I always thought I was pretty decent at setting boundaries. I knew when to say no to something if I didn’t like it, and I took pride in putting my email away after a certain hour. But the truth is, I was terrible at it.
Not being able to set healthy boundaries caused me to feel overwhelmed, resentful, and constantly avoidant. I had frequent daydreams about quitting my job and moving to a small town in the cottage country of Canada, where I would sell books or plants.
Early on in my career, I DESPERATELY tried to set boundaries for myself. I attempted to verbalize it, and failed.. I tried to write it out on paper, and failed… It left me feeling useless and frustrated, which then started this insecure and self-sabotaging loop in my brain. So I kept quiet, did my work, took breaks when I wanted to and tried not to be so hard on myself.

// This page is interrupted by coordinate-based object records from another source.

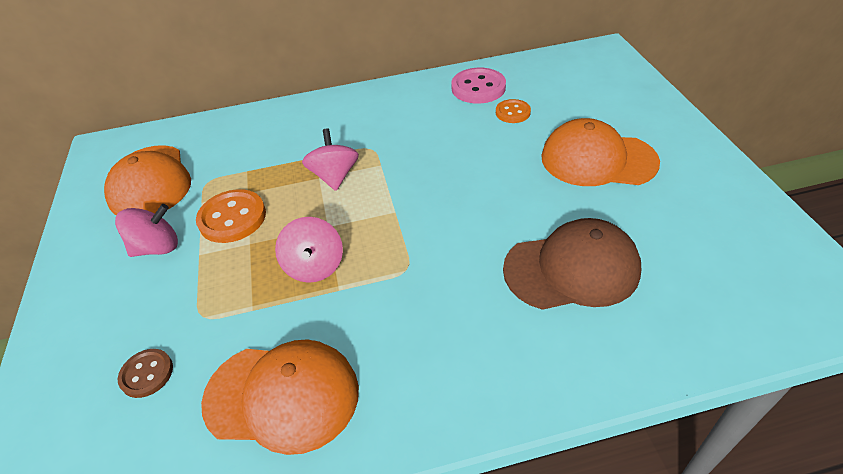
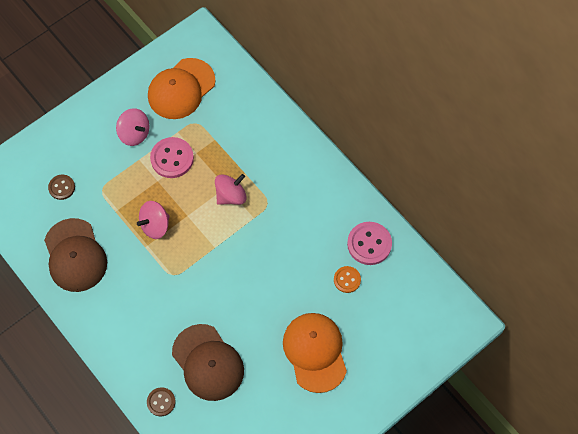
camera: 60 degrees right, 20 degrees up
(232, 218) = (172, 158): orange button -> pink button
(282, 396) = (75, 255): orange cap -> brown cap
(622, 351) = (161, 402): none -> brown button

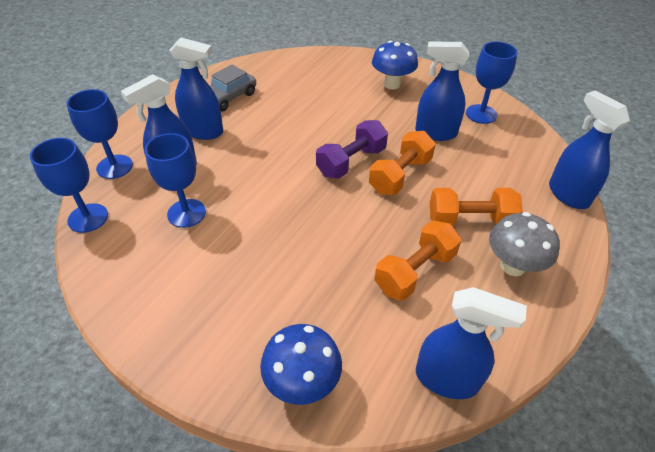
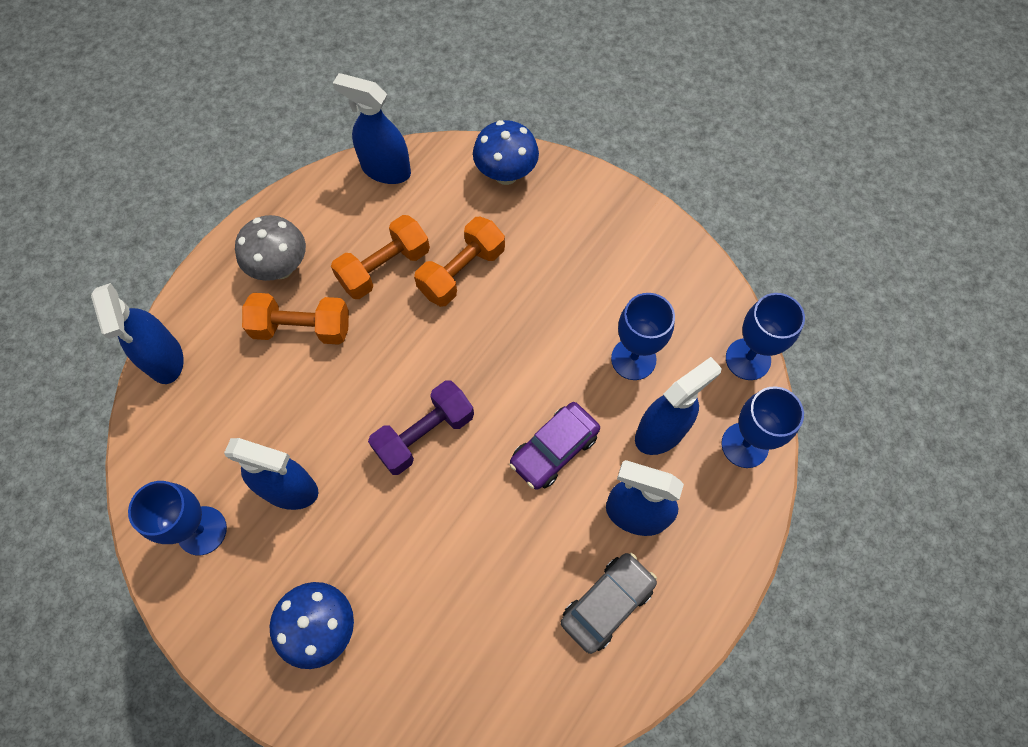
camera: 175 degrees left, 20 degrees up
(256, 158) = (554, 449): none -> purple car
(400, 175) = (364, 405): orange dumbbell -> orange dumbbell (461, 272)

Of course, that didn’t last very long..
I ended up stumbling upon a couple of self-help books and that’s when things really started shifting for me.
Set Boundaries, Find Peace by Nedra Glover Tawwab really opened my eyes to how much work I needed to do on myself. In her book, she talks about how communicating what you want is tough at first, and dealing with what comes after can be just as uncomfortable, but it’s necessary. HA - you can say that again.
She goes on to list the reasons as to why people don’t respect your boundaries, (which is something I really struggled with):
You don’t take yourself seriously
You don’t hold people accountable
You apologize for setting boundaries
You allow too much flexibility
You speak in uncertain terms
You haven’t verbalized your boundaries (they’re all in your head)
You assume that stating your boundaries once is enough
You assume that people will figure out what you want and need based on how to act when they violate a boundary
Oooof.
There are also different types of boundaries; such as emotional, physical, financial and intellectual. In addition to that, there are many areas in which these boundaries can be practiced and set, like at work, at home or within specific friendships.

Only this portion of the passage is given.